Le commissioni Ambiente e Industria del Senato in queste ultime ore a lavoro sul testo del decreto e sugli emendamenti da abbinare allo stesso in vista della sua ratifica definitiva, hanno deciso per l'abolizione della norma all'interno del testo ufficiale.


 Arrivano dal Senato buone notizie in merito alla vicenda dell’anatocismo bancario che ha occupato di recente le pagine dei giornali, soprattutto di quelli di tipo economico  – finanziario. Come abbiamo avuto modo di sottolineare anche in passato, infatti, all’interno del cosiddetto Decreto Competitività, in questi giorni in discussione al Senato, era stato inserito un articolo che riabilitava la pratica dell’anatocismo bancario, ovvero della produzione degli interessi sugli interessi nelle operazioni di pagamento e conto corrente. 

Arrivano gli emendamenti contro l’anatocismo bancario

Le commissioni Ambiente e Industria del Senato, però, in queste ultime ore a lavoro sul testo del decreto e sugli emendamenti da abbinare allo stesso in vista della sua ratifica definitiva, hanno deciso per l’abolizione della norma all’interno del testo ufficiale e questa decisione ha trovato anche l’appoggio del governo. Nelle prossime ore, quindi, si prevede la soppressione ufficiale dell’articolo 31, l’articolo incriminato.

Che cos’è l’anatocismo bancario

Se l’articolo 31 del Decreto competitività fosse stato approvato, invece, avrebbe modificato il Testo Unico Bancario – TUB -affidando al Comitato interministeriale per il credito e il risparmio – CICR – il compito di determinare le modalità e i criteri per la produzione di interessi sugli interessi maturati nelle operazioni in conto corrente o di pagamento.

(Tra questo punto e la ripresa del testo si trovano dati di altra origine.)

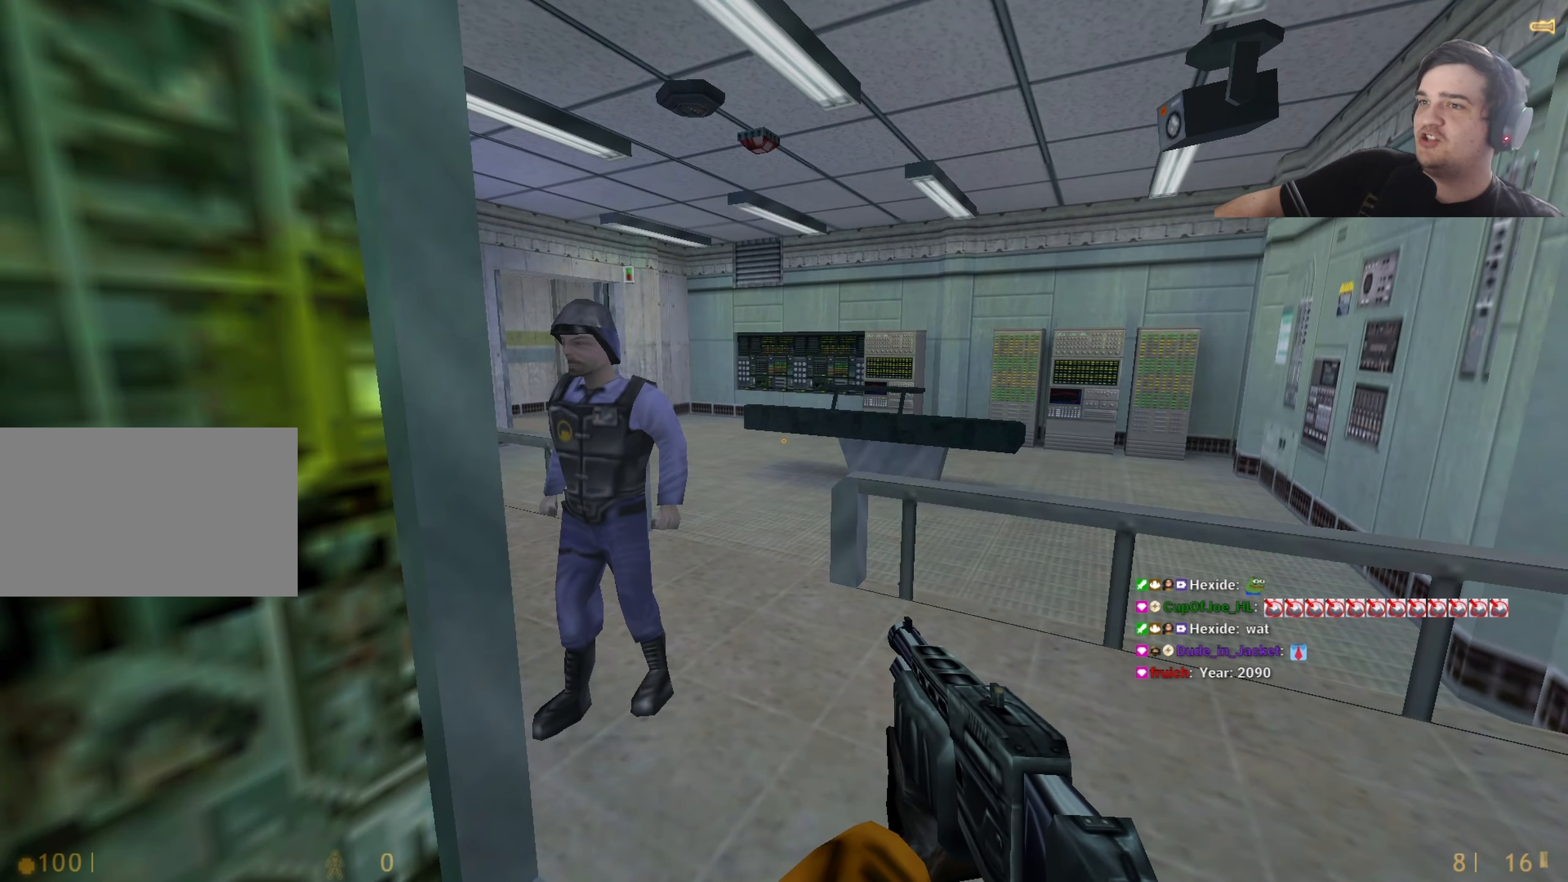
{"keys": ["shift"], "events": []}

I consumatori, invece, potranno vedere conteggiare i loro interessi passivi in maniera del tutto normale d’ora in avanti, senza temere le ritorsioni di eventuali capitalizzazioni in caso di scoperto sul proprio conto corrente, con grande soddisfazioni anche delle associazioni di categoria, come l’Adusbef che da anni si oppongono all’introduzione di norme di questo tipo.